What this task involves
Repeat all of the entries, please, keeping each line exact.
------------
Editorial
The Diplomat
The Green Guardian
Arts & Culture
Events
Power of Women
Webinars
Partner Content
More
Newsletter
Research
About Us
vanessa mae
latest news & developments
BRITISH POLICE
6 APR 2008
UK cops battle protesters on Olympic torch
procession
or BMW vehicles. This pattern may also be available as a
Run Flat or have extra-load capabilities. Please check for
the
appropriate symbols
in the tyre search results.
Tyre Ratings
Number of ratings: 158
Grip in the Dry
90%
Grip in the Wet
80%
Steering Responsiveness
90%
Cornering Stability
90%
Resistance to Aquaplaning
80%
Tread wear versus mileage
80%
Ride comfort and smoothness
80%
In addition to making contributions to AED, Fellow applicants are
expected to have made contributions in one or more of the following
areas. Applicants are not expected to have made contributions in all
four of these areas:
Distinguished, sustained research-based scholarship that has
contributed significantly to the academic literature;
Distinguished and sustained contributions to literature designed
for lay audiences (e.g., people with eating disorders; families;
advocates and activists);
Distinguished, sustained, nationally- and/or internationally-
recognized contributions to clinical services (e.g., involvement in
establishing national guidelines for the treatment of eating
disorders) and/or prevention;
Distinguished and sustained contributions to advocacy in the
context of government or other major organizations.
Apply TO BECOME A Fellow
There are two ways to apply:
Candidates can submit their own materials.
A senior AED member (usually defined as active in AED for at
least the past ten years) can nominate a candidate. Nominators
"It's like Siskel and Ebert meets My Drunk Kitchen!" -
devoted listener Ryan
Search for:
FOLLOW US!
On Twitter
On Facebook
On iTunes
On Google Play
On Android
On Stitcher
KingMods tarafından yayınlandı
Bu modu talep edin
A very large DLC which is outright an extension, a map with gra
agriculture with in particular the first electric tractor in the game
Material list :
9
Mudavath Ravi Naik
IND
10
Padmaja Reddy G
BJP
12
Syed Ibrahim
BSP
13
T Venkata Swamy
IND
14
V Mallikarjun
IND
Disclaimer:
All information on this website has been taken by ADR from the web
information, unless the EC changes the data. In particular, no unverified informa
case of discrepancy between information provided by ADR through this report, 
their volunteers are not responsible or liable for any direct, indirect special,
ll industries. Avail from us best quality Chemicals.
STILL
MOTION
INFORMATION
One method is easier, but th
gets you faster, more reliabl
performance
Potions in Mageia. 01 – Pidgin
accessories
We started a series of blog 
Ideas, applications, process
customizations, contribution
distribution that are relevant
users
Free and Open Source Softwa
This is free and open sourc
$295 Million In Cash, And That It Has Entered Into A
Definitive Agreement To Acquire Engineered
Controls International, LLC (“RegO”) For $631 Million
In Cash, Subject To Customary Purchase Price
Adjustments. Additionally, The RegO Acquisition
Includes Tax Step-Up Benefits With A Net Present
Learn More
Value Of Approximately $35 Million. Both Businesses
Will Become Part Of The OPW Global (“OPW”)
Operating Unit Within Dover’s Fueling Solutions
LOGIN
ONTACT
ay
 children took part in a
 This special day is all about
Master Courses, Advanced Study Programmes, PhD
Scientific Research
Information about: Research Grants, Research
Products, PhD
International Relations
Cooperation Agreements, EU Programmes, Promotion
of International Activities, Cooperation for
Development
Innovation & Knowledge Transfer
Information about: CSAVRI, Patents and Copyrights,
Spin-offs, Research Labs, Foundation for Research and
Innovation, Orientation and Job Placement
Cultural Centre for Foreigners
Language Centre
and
------------
Solution below
Editorial
The Diplomat
The Green Guardian
Arts & Culture
Events
Power of Women
Webinars
Partner Content
More
Newsletter
Research
About Us
vanessa mae
latest news & developments
BRITISH POLICE
6 APR 2008
UK cops battle protesters on Olympic torch
procession
or BMW vehicles. This pattern may also be available as a
Run Flat or have extra-load capabilities. Please check for
the
appropriate symbols
in the tyre search results.
Tyre Ratings
Number of ratings: 158
Grip in the Dry
90%
Grip in the Wet
80%
Steering Responsiveness
90%
Cornering Stability
90%
Resistance to Aquaplaning
80%
Tread wear versus mileage
80%
Ride comfort and smoothness
80%
In addition to making contributions to AED, Fellow applicants are
expected to have made contributions in one or more of the following
areas. Applicants are not expected to have made contributions in all
four of these areas:
Distinguished, sustained research-based scholarship that has
contributed significantly to the academic literature;
Distinguished and sustained contributions to literature designed
for lay audiences (e.g., people with eating disorders; families;
advocates and activists);
Distinguished, sustained, nationally- and/or internationally-
recognized contributions to clinical services (e.g., involvement in
establishing national guidelines for the treatment of eating
disorders) and/or prevention;
Distinguished and sustained contributions to advocacy in the
context of government or other major organizations.
Apply TO BECOME A Fellow
There are two ways to apply:
Candidates can submit their own materials.
A senior AED member (usually defined as active in AED for at
least the past ten years) can nominate a candidate. Nominators
"It's like Siskel and Ebert meets My Drunk Kitchen!" -
devoted listener Ryan
Search for:
FOLLOW US!
On Twitter
On Facebook
On iTunes
On Google Play
On Android
On Stitcher
KingMods tarafından yayınlandı
Bu modu talep edin
A very large DLC which is outright an extension, a map with gra
agriculture with in particular the first electric tractor in the game
Material list :
9
Mudavath Ravi Naik
IND
10
Padmaja Reddy G
BJP
12
Syed Ibrahim
BSP
13
T Venkata Swamy
IND
14
V Mallikarjun
IND
Disclaimer:
All information on this website has been taken by ADR from the web
information, unless the EC changes the data. In particular, no unverified informa
case of discrepancy between information provided by ADR through this report, 
their volunteers are not responsible or liable for any direct, indirect special,
ll industries. Avail from us best quality Chemicals.
STILL
MOTION
INFORMATION
One method is easier, but th
gets you faster, more reliabl
performance
Potions in Mageia. 01 – Pidgin
accessories
We started a series of blog 
Ideas, applications, process
customizations, contribution
distribution that are relevant
users
Free and Open Source Softwa
This is free and open sourc
$295 Million In Cash, And That It Has Entered Into A
Definitive Agreement To Acquire Engineered
Controls International, LLC (“RegO”) For $631 Million
In Cash, Subject To Customary Purchase Price
Adjustments. Additionally, The RegO Acquisition
Includes Tax Step-Up Benefits With A Net Present
Learn More
Value Of Approximately $35 Million. Both Businesses
Will Become Part Of The OPW Global (“OPW”)
Operating Unit Within Dover’s Fueling Solutions
LOGIN
ONTACT
ay
 children took part in a
 This special day is all about
Master Courses, Advanced Study Programmes, PhD
Scientific Research
Information about: Research Grants, Research
Products, PhD
International Relations
Cooperation Agreements, EU Programmes, Promotion
of International Activities, Cooperation for
Development
Innovation & Knowledge Transfer
Information about: CSAVRI, Patents and Copyrights,
Spin-offs, Research Labs, Foundation for Research and
Innovation, Orientation and Job Placement
Cultural Centre for Foreigners
Language Centre
and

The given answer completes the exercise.